• **TASK DETAILS**:
Copy exactly the lines of the data below that run from the line holding "One object in" through the line holding "Two neurons were", both ends included.

• **EXERCISE DATA**:
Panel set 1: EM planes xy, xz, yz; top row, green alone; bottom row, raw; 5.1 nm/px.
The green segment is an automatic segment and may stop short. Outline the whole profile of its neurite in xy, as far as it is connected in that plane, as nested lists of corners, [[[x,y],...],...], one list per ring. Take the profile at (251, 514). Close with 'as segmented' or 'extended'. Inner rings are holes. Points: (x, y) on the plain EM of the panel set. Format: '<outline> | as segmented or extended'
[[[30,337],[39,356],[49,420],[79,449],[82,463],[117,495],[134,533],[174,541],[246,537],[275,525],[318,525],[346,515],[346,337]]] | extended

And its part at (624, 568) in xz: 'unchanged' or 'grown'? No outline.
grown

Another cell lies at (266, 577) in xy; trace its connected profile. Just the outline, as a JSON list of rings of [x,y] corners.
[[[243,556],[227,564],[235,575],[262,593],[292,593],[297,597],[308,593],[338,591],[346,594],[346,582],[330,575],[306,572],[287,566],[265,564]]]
...
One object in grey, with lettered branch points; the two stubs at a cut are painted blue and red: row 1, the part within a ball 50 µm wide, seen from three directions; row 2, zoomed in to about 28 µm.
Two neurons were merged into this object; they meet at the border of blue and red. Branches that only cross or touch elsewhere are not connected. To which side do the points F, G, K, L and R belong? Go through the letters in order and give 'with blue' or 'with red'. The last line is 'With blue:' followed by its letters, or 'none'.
---
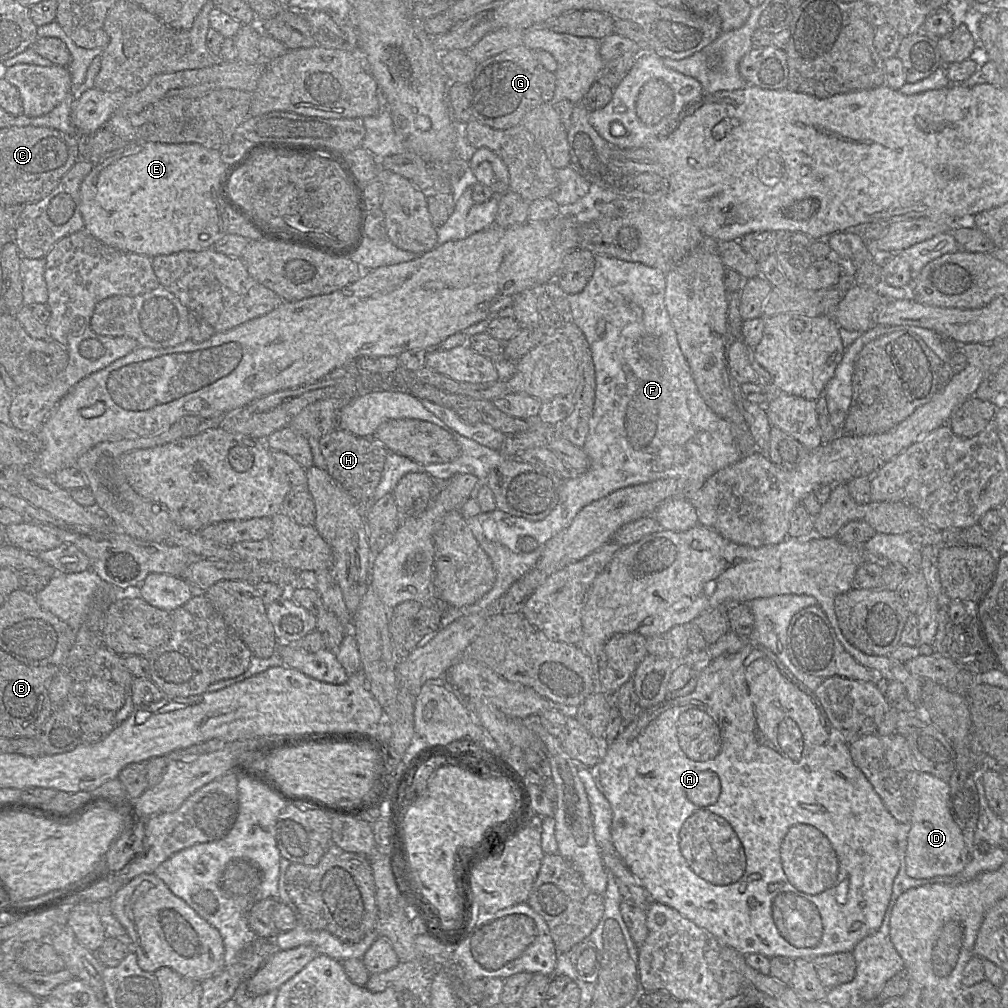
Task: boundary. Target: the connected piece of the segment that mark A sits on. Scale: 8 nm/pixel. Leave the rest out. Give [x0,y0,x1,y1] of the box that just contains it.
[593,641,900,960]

• **EXPECTED ANSWER**:
One object in grey, with lettered branch points; the two stubs at a cut are painted blue and red: row 1, the part within a ball 50 µm wide, seen from three directions; row 2, zoomed in to about 28 µm.
Two neurons were merged into this object; they meet at the border of blue and red. Branches that only cross or touch elsewhere are not connected. To which side do the points F, G, K, L and R belong? Go through the letters in order and give 'with blue' or 'with red'. The last line is 'With blue:' followed by its letters, or 'none'.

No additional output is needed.